Hablo del blanco en singular, pero trabajo con infinidad de blancos, algunos más cálidos o más transparentes, otros cubrientes en exceso; hay autoras que los usan de un modo magistral, sin dejar en la superficie de la tela resto de calostro alguno. La primera vez que intenté pintar la lluvia lo hice con pintura blanca. Debía tener siete u ocho años y estaba en una academia donde los niños y las niñas del pueblo nos amontonábamos y pintábamos propinándonos algún que otro codazo en un espacio minúsculo. Los más mayores lo hacían en fila, de pie, cara a la pared. En realidad no fui yo, sino el profesor, quien cogió una brocha hecha polvo, la untó en blanco de titanio (un blanco bien cubriente) y la deslizó por la superficie de la escena que yo había pintado.
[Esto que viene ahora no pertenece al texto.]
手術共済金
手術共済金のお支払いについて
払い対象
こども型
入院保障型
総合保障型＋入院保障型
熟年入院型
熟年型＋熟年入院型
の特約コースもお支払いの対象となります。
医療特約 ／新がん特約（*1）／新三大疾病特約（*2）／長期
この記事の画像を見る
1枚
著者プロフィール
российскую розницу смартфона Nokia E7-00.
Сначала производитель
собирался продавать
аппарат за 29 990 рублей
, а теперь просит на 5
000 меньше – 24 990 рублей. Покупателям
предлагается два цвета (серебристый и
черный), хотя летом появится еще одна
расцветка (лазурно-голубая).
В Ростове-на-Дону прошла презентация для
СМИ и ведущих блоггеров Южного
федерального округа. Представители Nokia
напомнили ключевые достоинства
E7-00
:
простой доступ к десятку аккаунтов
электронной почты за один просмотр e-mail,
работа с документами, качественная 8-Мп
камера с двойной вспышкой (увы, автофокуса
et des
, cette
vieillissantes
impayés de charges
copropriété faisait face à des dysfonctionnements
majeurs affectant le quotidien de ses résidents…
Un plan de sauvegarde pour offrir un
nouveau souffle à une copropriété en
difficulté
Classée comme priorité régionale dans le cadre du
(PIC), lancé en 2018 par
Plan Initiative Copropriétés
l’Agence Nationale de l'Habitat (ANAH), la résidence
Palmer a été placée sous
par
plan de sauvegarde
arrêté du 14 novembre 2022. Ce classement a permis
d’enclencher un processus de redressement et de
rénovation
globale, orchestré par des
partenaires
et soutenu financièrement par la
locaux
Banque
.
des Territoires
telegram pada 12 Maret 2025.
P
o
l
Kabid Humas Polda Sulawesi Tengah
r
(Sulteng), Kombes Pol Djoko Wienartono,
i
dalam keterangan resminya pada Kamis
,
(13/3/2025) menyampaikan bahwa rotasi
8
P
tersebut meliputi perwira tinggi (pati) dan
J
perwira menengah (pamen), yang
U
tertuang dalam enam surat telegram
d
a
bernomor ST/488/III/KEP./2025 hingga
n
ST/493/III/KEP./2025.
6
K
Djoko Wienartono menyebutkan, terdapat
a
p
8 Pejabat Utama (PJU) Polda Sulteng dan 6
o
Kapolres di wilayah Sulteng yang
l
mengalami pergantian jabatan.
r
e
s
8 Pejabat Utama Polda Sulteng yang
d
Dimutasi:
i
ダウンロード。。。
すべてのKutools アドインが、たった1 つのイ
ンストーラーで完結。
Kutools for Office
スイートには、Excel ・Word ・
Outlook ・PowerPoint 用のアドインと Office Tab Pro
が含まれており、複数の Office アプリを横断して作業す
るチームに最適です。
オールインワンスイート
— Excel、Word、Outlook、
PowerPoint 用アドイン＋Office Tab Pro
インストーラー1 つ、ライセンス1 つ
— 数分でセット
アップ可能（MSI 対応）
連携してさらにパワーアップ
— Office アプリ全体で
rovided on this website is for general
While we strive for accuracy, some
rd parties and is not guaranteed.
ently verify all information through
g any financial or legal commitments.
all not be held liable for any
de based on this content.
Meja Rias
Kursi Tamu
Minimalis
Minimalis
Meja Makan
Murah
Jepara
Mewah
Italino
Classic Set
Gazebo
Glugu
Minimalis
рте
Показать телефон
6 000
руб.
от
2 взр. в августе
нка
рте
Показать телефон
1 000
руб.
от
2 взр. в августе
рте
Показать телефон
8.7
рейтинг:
Hubo una época en la que temía a la pintura blanca y para el tono más luminoso de mis trabajos elegía el rojo cadmio claro. Más adelante, cuando le perdí el miedo, compraba el blanco en tarro, pero para mantener la pintura blanca inmaculada una ha de ser muy cuidadosa, y yo no lo soy cuando pinto. Ahora atesoro tubos de 200 mililitros. Hace un tiempo que disfruto derramando grandes cantidades de masas blancas sobre telas imprimadas sin material de carga, por lo que la base del lienzo mantiene su color, que suele ser de un tierra claro. Me gusta depositar la pintura con el lienzo dispuesto en horizontal, arrastrarla con espátulas o con las manos, disolverla con baños abundantes de aguarrás. Disfruto sorprendida del tiempo de espera, y el placer se incrementa cuando, una vez listas las primeras manchas, pinto sobre ellas con pinceles de pelo suave o velo los grumos secos.
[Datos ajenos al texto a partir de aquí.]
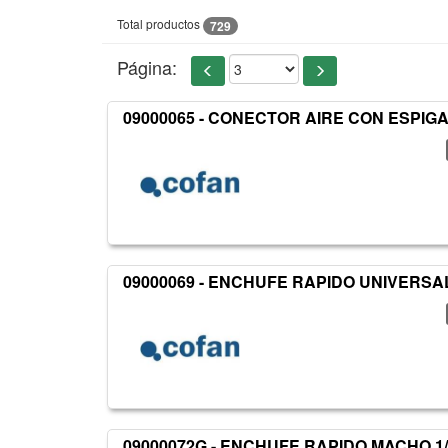
Total productos
729
Página:
09000065 - CONECTOR AIRE CON ESPIGA 
09000069 - ENCHUFE RAPIDO UNIVERSA
09000072G - ENCHUFE RAPIDO MACHO 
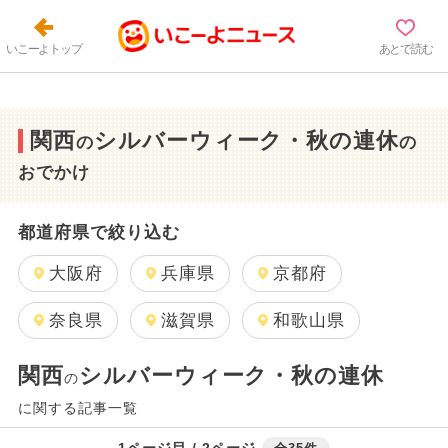
いこーよトップ
あとで読む
関西
シルバーウィーク・秋の連休
の
の
おでかけ
都道府県で絞り込む
大阪府
兵庫県
京都府
奈良県
滋賀県
和歌山県
関西
シルバーウィーク・秋の連休
の
に関する記事一覧
1ページ目 / 2ページ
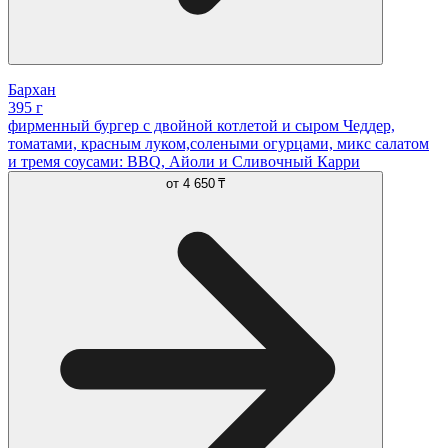
Бархан
395 г
фирменный бургер с двойной котлетой и сыром Чеддер,
томатами, красным луком,солеными огурцами, микс салатом
и тремя соусами: BBQ, Айоли и Сливочный Карри
от
4 650 ₸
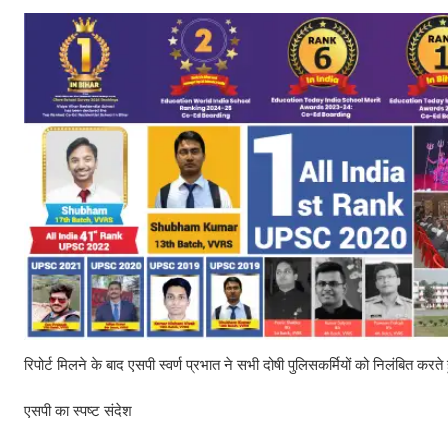
रिपोर्ट मिलने के बाद एसपी स्वर्ण प्रभात ने सभी दोषी पुलिसकर्मियों को निलंबित कर
एसपी का स्पष्ट संदेश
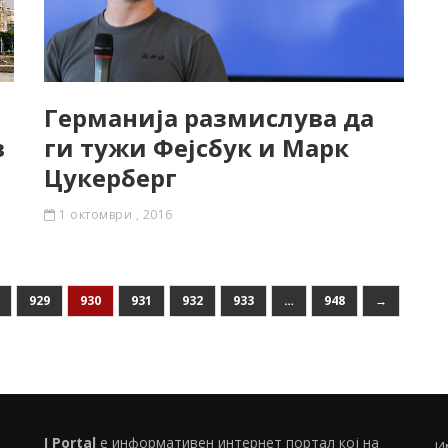
Германија размислува да
в
ги тужи Фејсбук и Марк
Цукерберг
1 октомври , 2016
929
930
931
932
933
…
948
→
I Portal
е информативен интернет портал кој на
И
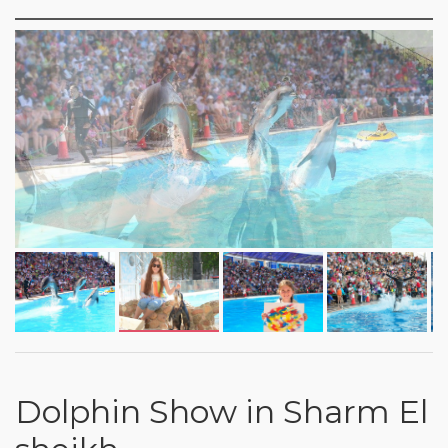
Dolphin Show in Sharm El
Algunas autoras trabajan las veladuras blancas de un modo excelente, como Roser Bru (cuyo fantasma suele pasearse por estas columnas). En la pieza Cal-cal viva, el blanco protege los rostros de nueve campesinos que fueron encontrados muertos en una mina de cal en Lonquén, después de haber sido detenidos durante la dictadura militar. Debajo de los rostros la autora escribe a mano las propiedades químicas de la cal y vela sus propias palabras usando un papel poliéster.
Otros blancos hipnotizantes son los que la pintora estadounidense Georgia O’Keeffe deposita en los bordes de las olas nocturnas que llegan a lamer una arena violácea. Derrama el blanco sin piedad sobre lirios, tablones viejos, conchas y huesos de animales. En sus pinturas de flores, la pintura blanca está compuesta tanto por blanco de plomo como por blanco de cinc. El segundo no es flexible, es más voluminoso que el primero, pero también menos compacto, y O’Keeffe juega con las proporciones de ambos trabajando las gradaciones blancas de un modo bellísimo.
Como pintora que escribe busco también en los libros las veladuras blancas que muestran más que lo que la página dice o que emborronan las palabras que quieren confundirnos. Compongo en la página como compongo en el lienzo y sé que la mirada de quien lee acabará de construir la forma, porque no han de masticarse las palabras como no se mastican las líneas ni la veladura blanca. Caen, las manchas y las palabras, y se descuelgan, como las Barrigas blancas de tela, yeso y gasa de la peruana Johanna Hamann. Ligeras y despeluzadas, sujetas por tres garfios de carnicería, se manifiestan contra algunas de las injusticias de este mundo.